What I realized is that I swing between the two. It was my best friend, Josie, who pointed this out that that’s even possible. In the realm of accomplishments, of achievement, of work, I tend to be the good girl. I have that list and I think if I work the list that absolutely I’ll gain approval. Then, in the realm of the social, of friendships, of relationships, I swing towards never good enough. I have that little girl feeling that I’m never going to fit into this group.
I think it’s the same façade, it’s the perfection. But the good girls, they’re trying to create the façade by work. And the never good enough girls, they’re pretty sure they’re never going to be able to measure up, but goodness knows they’re going to die trying.
The particular bad rule that Amy and I are hoping that this episode will help you break is the rule that goes like this: “You must be all things to all people.” One of the things I find especially diabolical about trying to be all things to all people is that when we’re young we can actually pull it off because we don’t know that many people.
We’re not so tired as we are now at almost 50.
Exactly. We get good at being all things to all people. Then we start adding on relationships and adding on things we can do. At some point we realize, “Hang on! I can’t do it all!” We were never meant to do it all, and we were never meant to make everybody happy. I know I’ve read in a variety of places that if we actually connect well with 20% of the people that we come in contact with, that’s pretty good.
That’s a low bar!
Of course, you and I are pulling out our paper bags going <hyperventillating>, “What do you mean? 80% of the world is going to hate us?”
No, they’re not going to be a great match for us.
That’s so great. One of the jobs I’ve had in my background, I’ve had a smorgasbord, but I was the Welcome Wagon lady for our community. I would joke that I was paid to be perky, which is sort of my natural disposition anyway. Every once in a while I’d come home so crestfallen. Barry would go, “What’s wrong?” I was like, “She did not appreciate my perkiness.” That was devastating. She was an 80%.
I can totally see that!
I’m such an approval junkie that even now Annemarie, my daughter, is 25 — when we go shopping together, we’ll pay for something with a credit card and I’ll grab the receipt.
I’ll go, “Look, look,” and I’ll point to the word “approved” at the bottom. I’m like, “They approved of me again.”
She’ll be like, “Mom, you are such a dork.”

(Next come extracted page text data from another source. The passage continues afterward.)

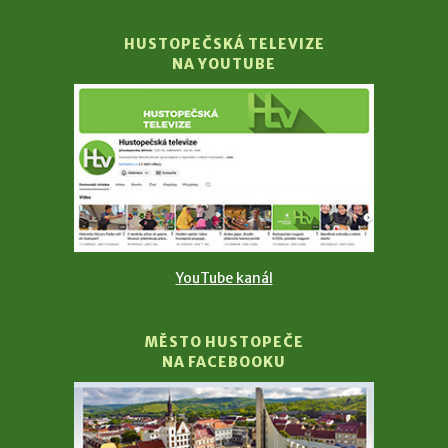
HUSTOPEČSKÁ TELEVIZE
NA YOUTUBE
YouTube kanál
MĚSTO HUSTOPEČE
NA FACEBOOKU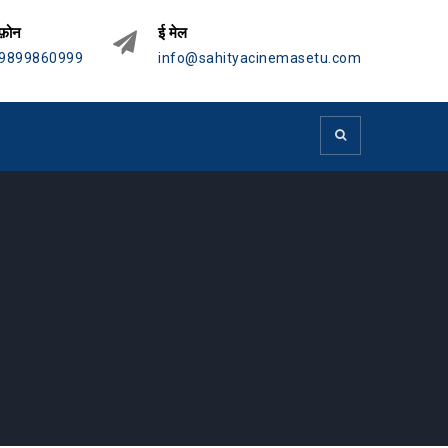
फ़ोन
ई मेल
9899860999
info@sahityacinemasetu.com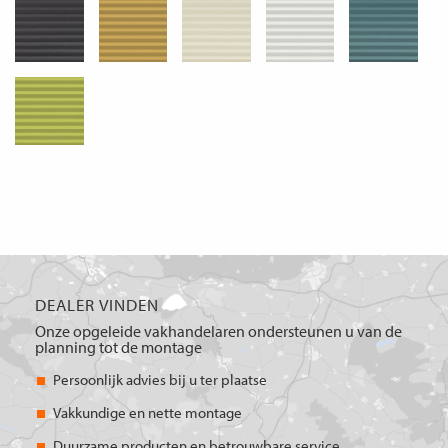
DEALER VINDEN
Onze opgeleide vakhandelaren ondersteunen u van de
planning tot de montage
Persoonlijk advies bij u ter plaatse
Vakkundige en nette montage
Duurzame producten en betrouwbare service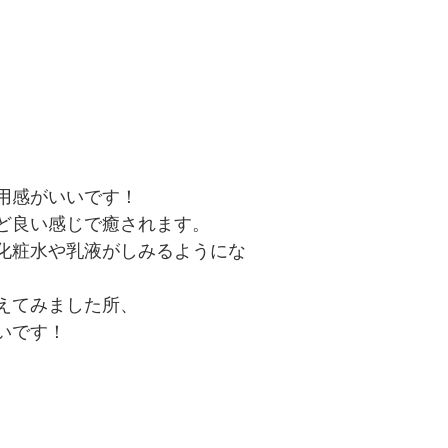
用感がいいです！
ど良い感じで癒されます。
化粧水や乳液がしみるようにな
えてみました所、
いです！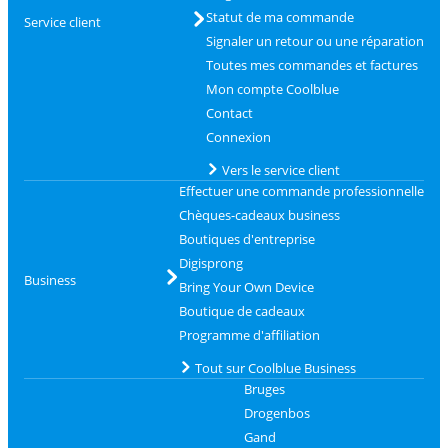
Statut de ma commande
Service client
Signaler un retour ou une réparation
Toutes mes commandes et factures
Mon compte Coolblue
Contact
Connexion
Vers le service client
Effectuer une commande professionnelle
Chèques-cadeaux business
Boutiques d'entreprise
Digisprong
Business
Bring Your Own Device
Boutique de cadeaux
Programme d'affiliation
Tout sur Coolblue Business
Bruges
Drogenbos
Gand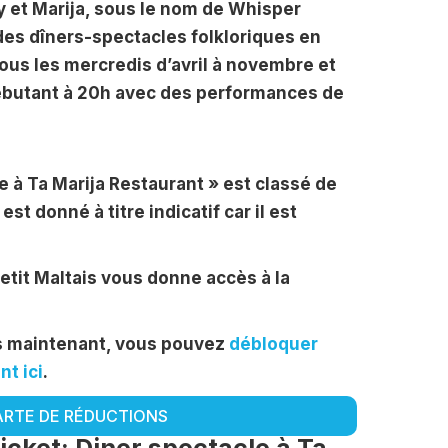
y et Marija, sous le nom de Whisper
des dîners-spectacles folkloriques en
ous les mercredis d’avril à novembre et
débutant à 20h avec des performances de
le à Ta Marija Restaurant » est classé de
 est donné à titre indicatif car il est
Petit Maltais vous donne accès à la
ès maintenant, vous pouvez
débloquer
t ici
.
ARTE DE RÉDUCTIONS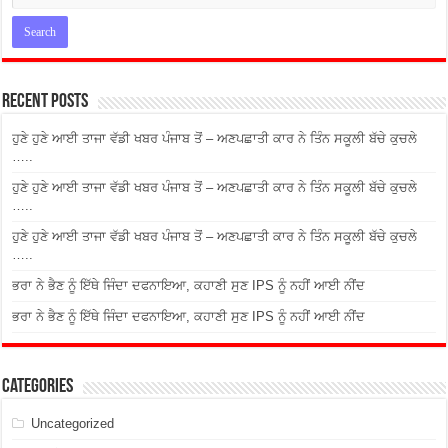
Recent Posts
ਹੁਣੇ ਹੁਣੇ ਆਈ ਤਾਜਾ ਵੱਡੀ ਖਬਰ ਪੰਜਾਬ ਤੋਂ – ਅਣਪਛਾਤੀ ਕਾਰ ਨੇ ਤਿੰਨ ਸਕੂਲੀ ਬੱਚੇ ਕੁਚਲੇ
…..
ਹੁਣੇ ਹੁਣੇ ਆਈ ਤਾਜਾ ਵੱਡੀ ਖਬਰ ਪੰਜਾਬ ਤੋਂ – ਅਣਪਛਾਤੀ ਕਾਰ ਨੇ ਤਿੰਨ ਸਕੂਲੀ ਬੱਚੇ ਕੁਚਲੇ
…..
ਹੁਣੇ ਹੁਣੇ ਆਈ ਤਾਜਾ ਵੱਡੀ ਖਬਰ ਪੰਜਾਬ ਤੋਂ – ਅਣਪਛਾਤੀ ਕਾਰ ਨੇ ਤਿੰਨ ਸਕੂਲੀ ਬੱਚੇ ਕੁਚਲੇ
…..
ਭਰਾ ਨੇ ਭੈਣ ਨੂੰ ਇੱਥੇ ਜਿੰਦਾ ਦਫਨਾਇਆ, ਕਹਾਣੀ ਸੁਣ IPS ਨੂੰ ਨਹੀਂ ਆਈ ਨੀਂਦ
ਭਰਾ ਨੇ ਭੈਣ ਨੂੰ ਇੱਥੇ ਜਿੰਦਾ ਦਫਨਾਇਆ, ਕਹਾਣੀ ਸੁਣ IPS ਨੂੰ ਨਹੀਂ ਆਈ ਨੀਂਦ
Categories
Uncategorized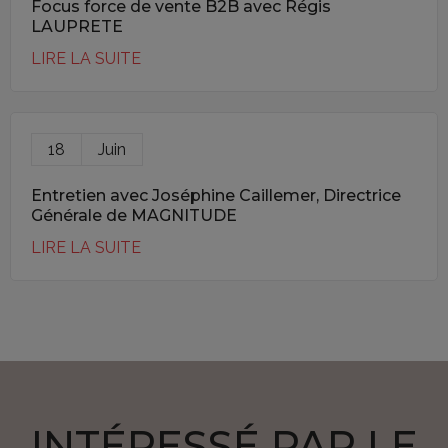
Focus force de vente B2B avec Régis
LAUPRETE
LIRE LA SUITE
18
Juin
Entretien avec Joséphine Caillemer, Directrice
Générale de MAGNITUDE
LIRE LA SUITE
INTÉRESSÉ PAR LE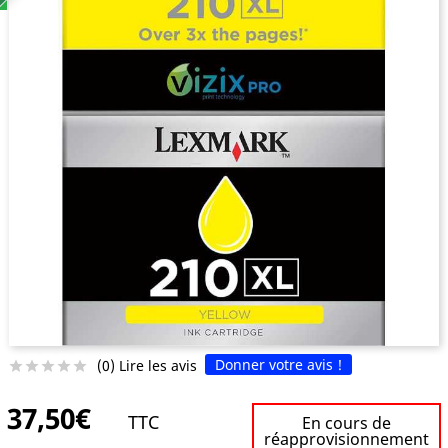
Donner votre avis !
(0) Lire les avis





37,50€
TTC
En cours de
réapprovisionnement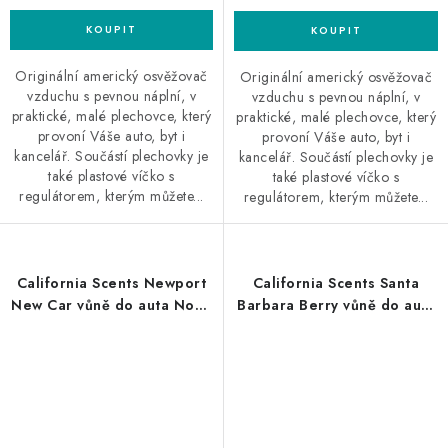
Originální americký osvěžovač
Originální americký osvěžovač
vzduchu s pevnou náplní, v
vzduchu s pevnou náplní, v
praktické, malé plechovce, který
praktické, malé plechovce, který
provoní Váše auto, byt i
provoní Váše auto, byt i
kancelář. Součástí plechovky je
kancelář. Součástí plechovky je
také plastové víčko s
také plastové víčko s
regulátorem, kterým můžete...
regulátorem, kterým můžete...
California Scents Newport
California Scents Santa
New Car vůně do auta Nové
Barbara Berry vůně do auta
auto
Lesní ovoce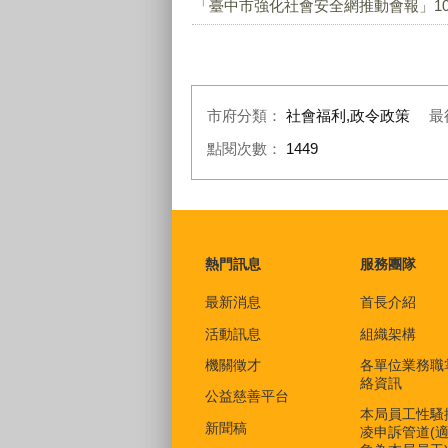
「臺中市強化社會安全網推動會報」108
市府分類：
社會福利,政令政策
最
點閱次數：
1449
:::
熱門訊息
服務團隊
最新消息
首長介紹
活動訊息
組織架構
機關徵才
各單位業務職
絡資訊
公益慈善平台
本局員工性騷
新聞稿
凌申訴管道(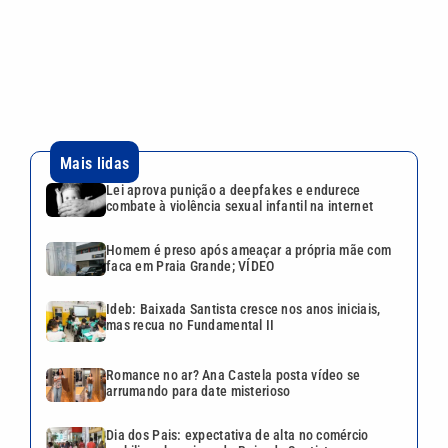
faca em Praia Grande; VÍDEO
Ideb: Baixada Santista cresce nos anos iniciais,
mas recua no Fundamental II
Romance no ar? Ana Castela posta vídeo se
arrumando para date misterioso
Dia dos Pais: expectativa de alta no comércio
mobiliza shoppings da Baixada Santista
Continua após a publicidade
CATEGORIAS
NOS SIGA NAS
REDES
Cotidiano
Esportes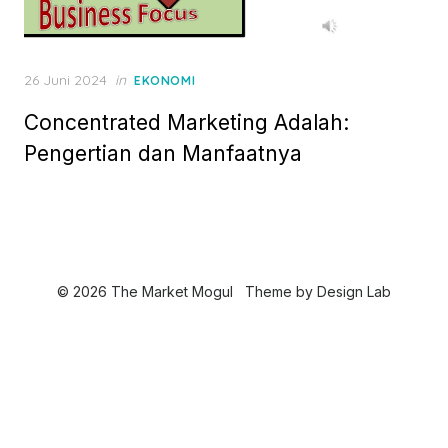
P
26 Juni 2024
in
EKONOMI
o
Concentrated Marketing Adalah:
s
t
Pengertian dan Manfaatnya
e
d
o
n
© 2026 The Market Mogul
Theme by
Design Lab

It’s like, “Sorry, I’m just recognizing a basic need!” For my particular personality, the sanguine or expressive personality, approval is such a core need.
Whatever your personality may be, we hope the message you are hearing loud and clear from this episode is that “You are pre-approved by God!” And if you’ll come on over to the web page for this particular episode of Grit ‘n’ Grace, you’ll find a variety of resources that we hope you’ll find valuable.
First of all, you’ll find a link to the downloadable cut-outs that Jennifer mentioned that say “Pre-Approved” that you can cut out, and you can even color them and put them around various places in your house. We’re doing a give-away of her book Love Idol.
There’ll be a transcript of this entire show. And then we also have a link to a personality assessment, if you’d like to know a bit more about what your particular God-given personality may be.
You’ve been listening to Grit ‘n’ Grace: Good Girls Breaking Bad Rules. Next week, my delightful co-host Amy Carroll and I will be back, talking about what we learned from Jennifer Dukes Lee and how we’ve been applying it in our everyday lives.
For today, grow your grit … embrace God’s grace … and when you run across a bad rule, you know what to do: Go ahead and break it!